Hims & Hers said, “Big Phama is weaponizing the US judicial system to limit consumer choice” in a post on the X account for the company’s communications team.
Novo Nordisk’s stock that trades in the United States rose 3.3 per cent.
Workday fell 6.7 per cent after the AI platform said its CEO, Carl Eschenbach, is stepping down. Company Co-founder Aneel Bhusri is returning as chief executive.
In the bond market, Treasury yields held relatively steady ahead of several potentially market-moving reports coming later in the week. The US government will offer the latest monthly update on the health of the job market on Wednesday. Friday will bring the latest monthly reading of inflation at the consumer level.
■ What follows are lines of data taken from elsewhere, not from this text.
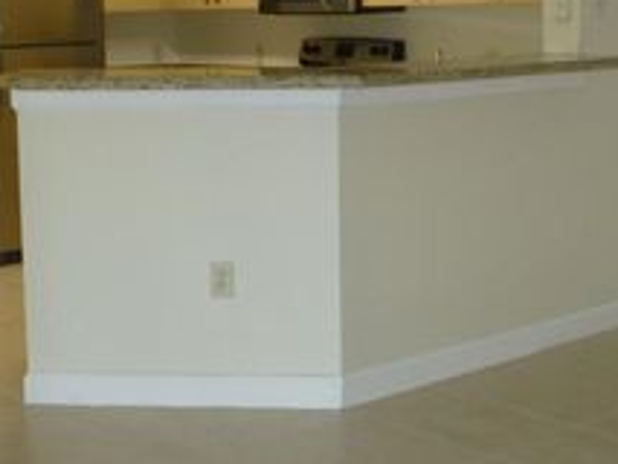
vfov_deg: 21.6
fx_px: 1215
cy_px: 155
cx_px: 281
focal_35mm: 68
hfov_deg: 28.5
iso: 100
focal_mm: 5.2
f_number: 3.3
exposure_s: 1/30
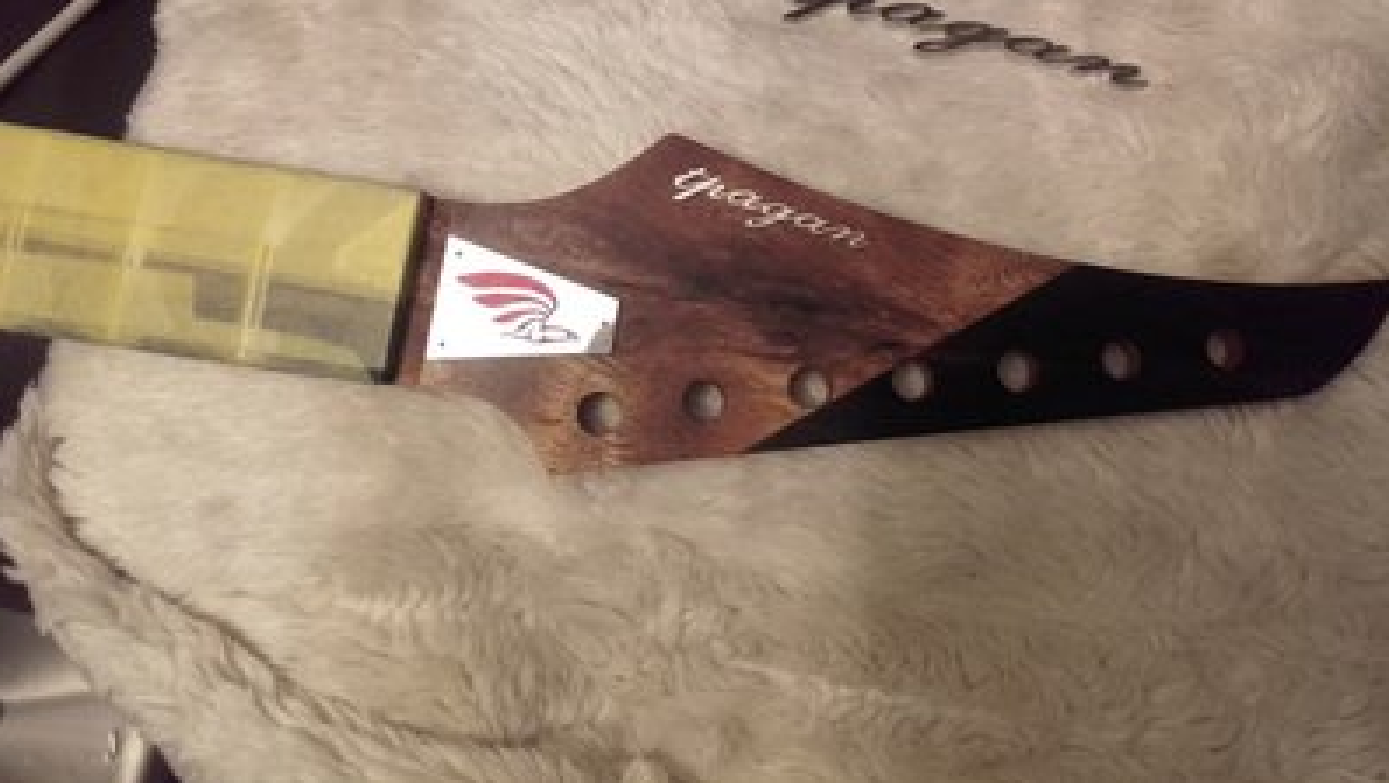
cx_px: 696
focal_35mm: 34
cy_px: 294
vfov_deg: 34.5
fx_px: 1253
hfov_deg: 58.0
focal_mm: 3.31
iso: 110
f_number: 2.2
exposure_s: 1/17
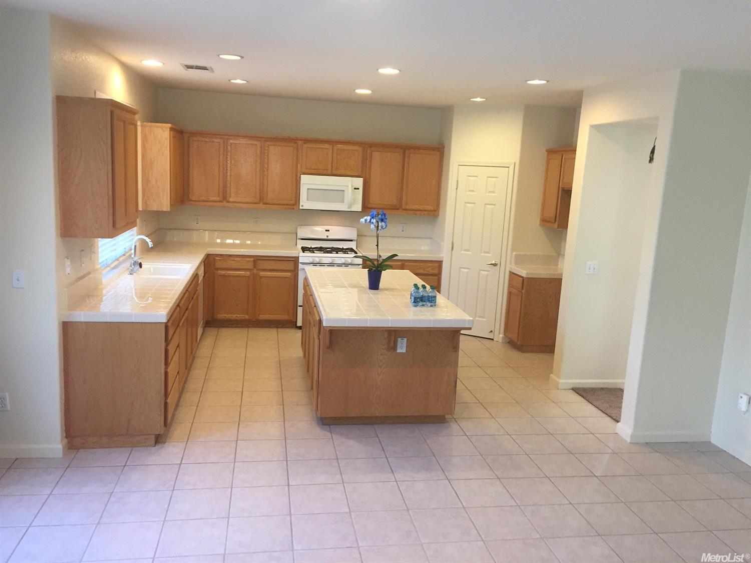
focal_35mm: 29
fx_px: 629
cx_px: 376
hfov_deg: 61.7
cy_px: 282
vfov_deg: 48.2
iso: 100
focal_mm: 4.15
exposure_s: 1/30
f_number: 2.2
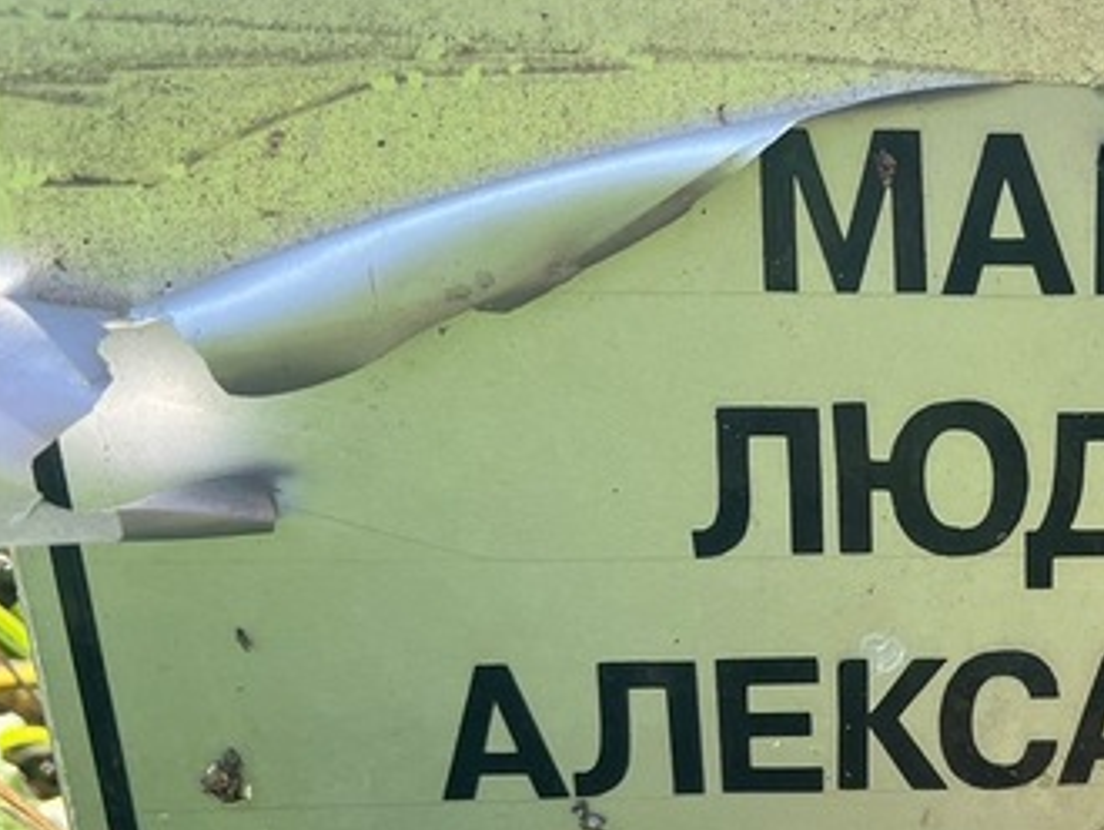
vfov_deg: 23.2
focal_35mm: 63
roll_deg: -4.4
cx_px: 1298
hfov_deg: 27.3
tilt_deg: -17.4
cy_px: 532
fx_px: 2011
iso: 50
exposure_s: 1/763
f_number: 1.5
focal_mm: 5.7
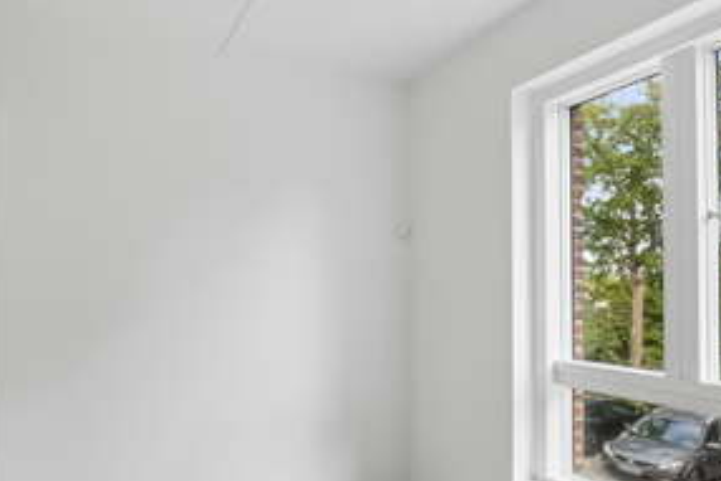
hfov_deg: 75.8
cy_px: 310
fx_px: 441
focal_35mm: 22
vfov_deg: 56.4
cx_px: 234
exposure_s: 1/40
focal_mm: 10
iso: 200
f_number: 8
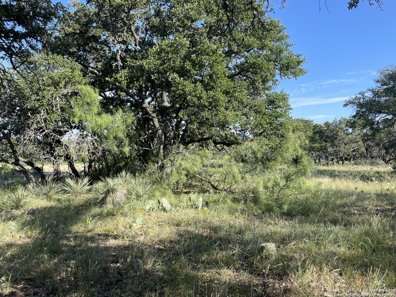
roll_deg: +0.5
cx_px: 198
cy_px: 148
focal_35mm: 26
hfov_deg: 67.3
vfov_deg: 53.1
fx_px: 297
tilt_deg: +0.3
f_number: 1.6
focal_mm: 4.2
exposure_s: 1/1135
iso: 32
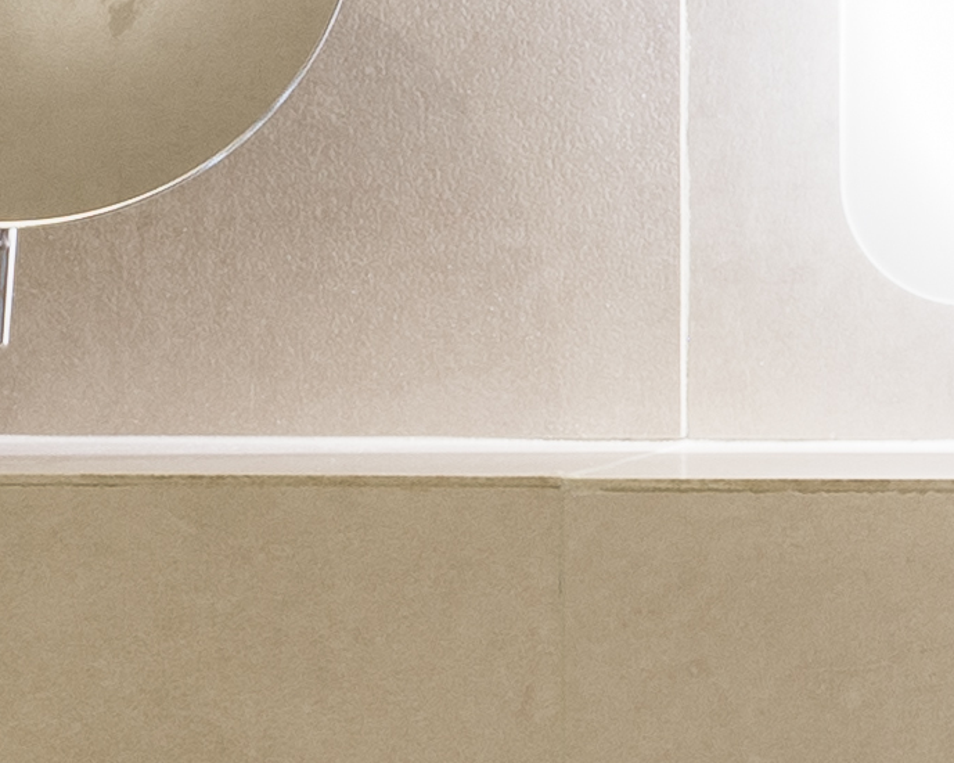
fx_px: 6437
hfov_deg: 8.0
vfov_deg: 6.8
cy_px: 339
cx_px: 2045
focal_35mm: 228
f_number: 22
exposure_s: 2
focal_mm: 34
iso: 100
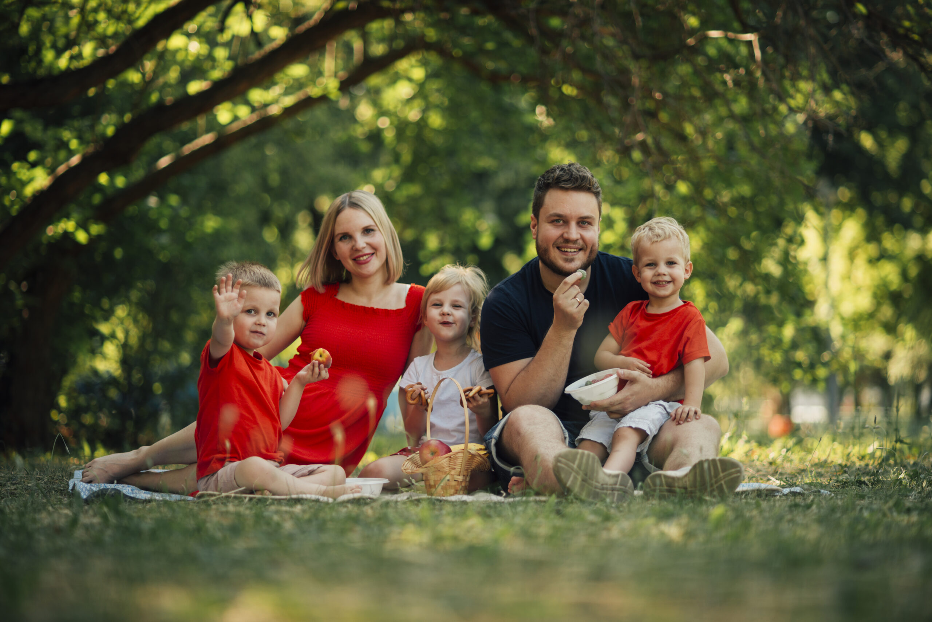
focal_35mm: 105
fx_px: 2719
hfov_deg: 19.4
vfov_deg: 13.1
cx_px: 466
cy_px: 311
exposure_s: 1/500
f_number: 2
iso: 100
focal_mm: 105
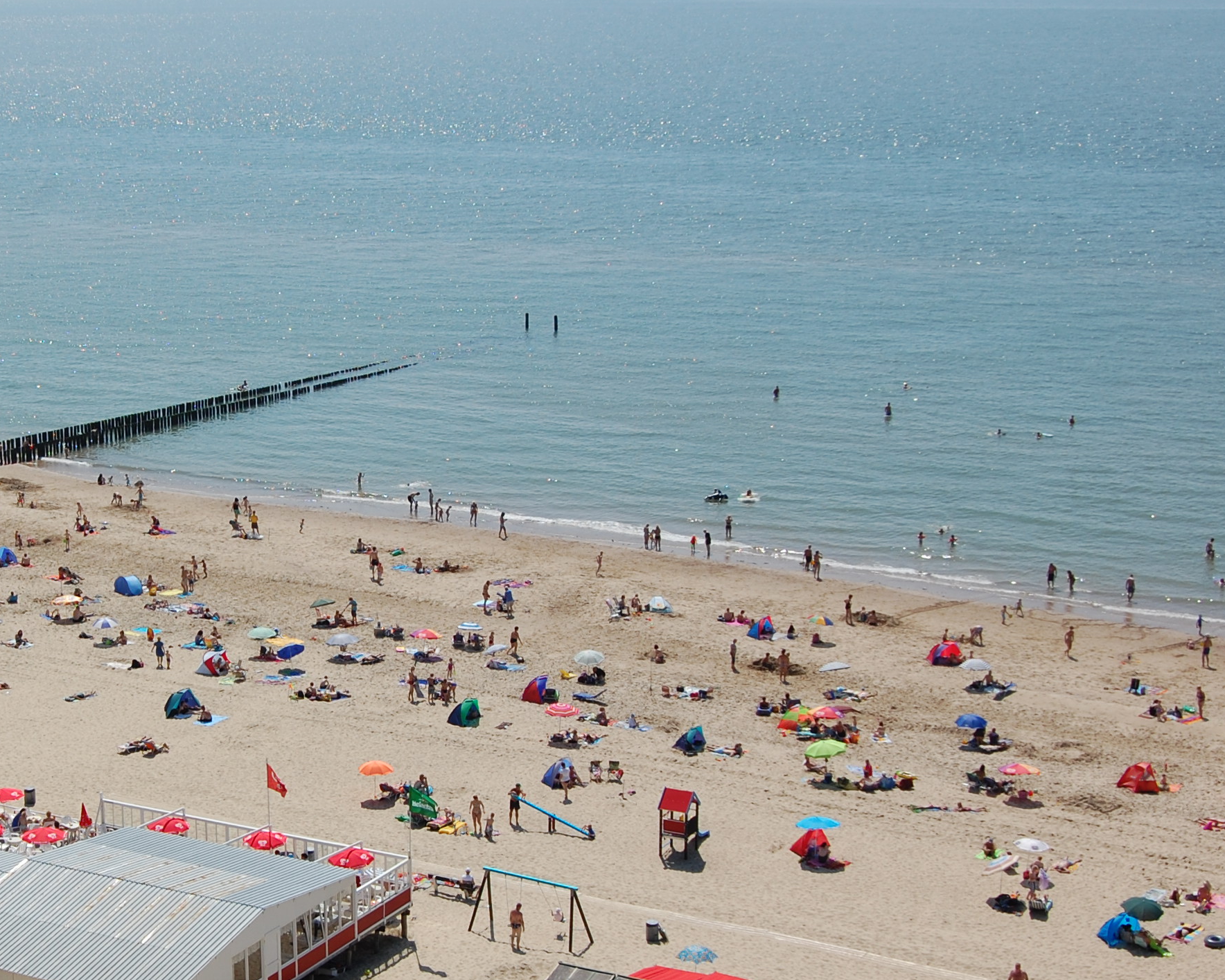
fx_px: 2430
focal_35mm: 67
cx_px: 236
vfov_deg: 22.8
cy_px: 582
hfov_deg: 27.7
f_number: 10
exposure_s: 1/400
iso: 200
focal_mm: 28
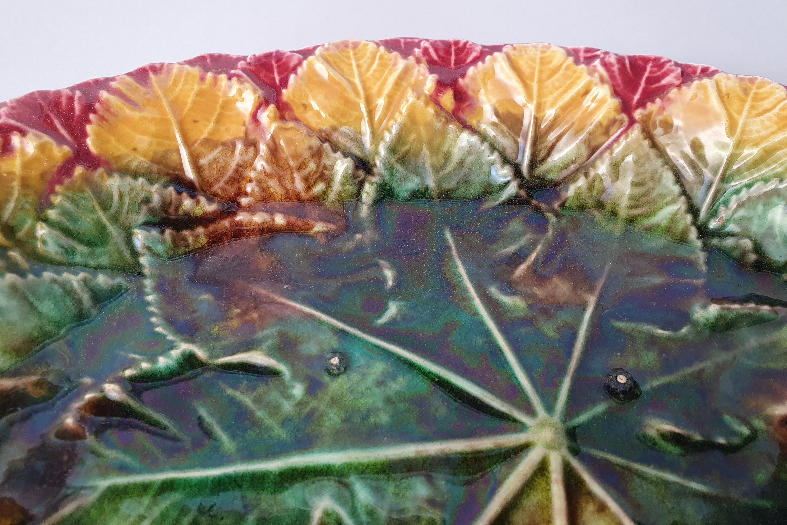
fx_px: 612
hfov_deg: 65.5
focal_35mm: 28
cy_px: 239
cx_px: 383
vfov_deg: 46.3
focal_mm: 4.32
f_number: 2.4
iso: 160
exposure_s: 1/50
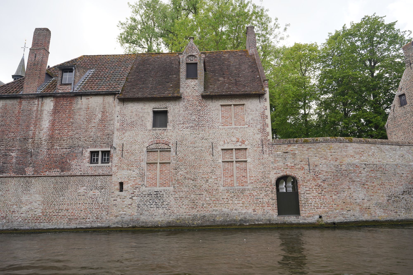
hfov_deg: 73.7
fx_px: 275
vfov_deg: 53.1
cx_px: 206
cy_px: 138
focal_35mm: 24
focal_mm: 24
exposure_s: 1/100
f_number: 9
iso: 100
Either report could sway expectations for what the Federal Reserve will do with interest rates. The Fed has put its cuts to interest rates on hold, but a weakening of the job market could push it to resume more quickly. Too-hot inflation, on the other hand, could keep it on hold for longer.
One of the reasons the US stock market remains close to records is the expectation that the Fed will continue cutting interest rates later this year. Lower rates can give the economy a boost, though they can also worsen inflation.
The yield on the 10-year Treasury eased to 4.21 per cent from 4.22 per cent late on Friday.
Other markets that had whipped through more violent moves over recent weeks were showing some more strength or stability.
Gold rose 2.3 per cent to climb back above $US5000 per ounce. It’s been swinging sharply after roughly doubling in price over 12 months and, it has bounced between $US4500 and nearly $US5600. Silver, whose price has been even wilder, jumped 7.6 per cent Monday.
Bitcoin dipped back toward $US70,000 after climbing above $US71,000 over the weekend. It had dropped close to $US60,000 last week, more than halfway below its record set in October.
In stock markets abroad, indexes jumped across Asia with Japan’s surge. South Korea’s Kospi leaped 4.1 per cent, while stocks rose 1.8 per cent in Hong Kong and 1.4 per cent in Shanghai.
The gains were more modest in Europe, where Germany’s DAX returned 1.1 per cent and France’s CAC 40 rose 0.5 per cent.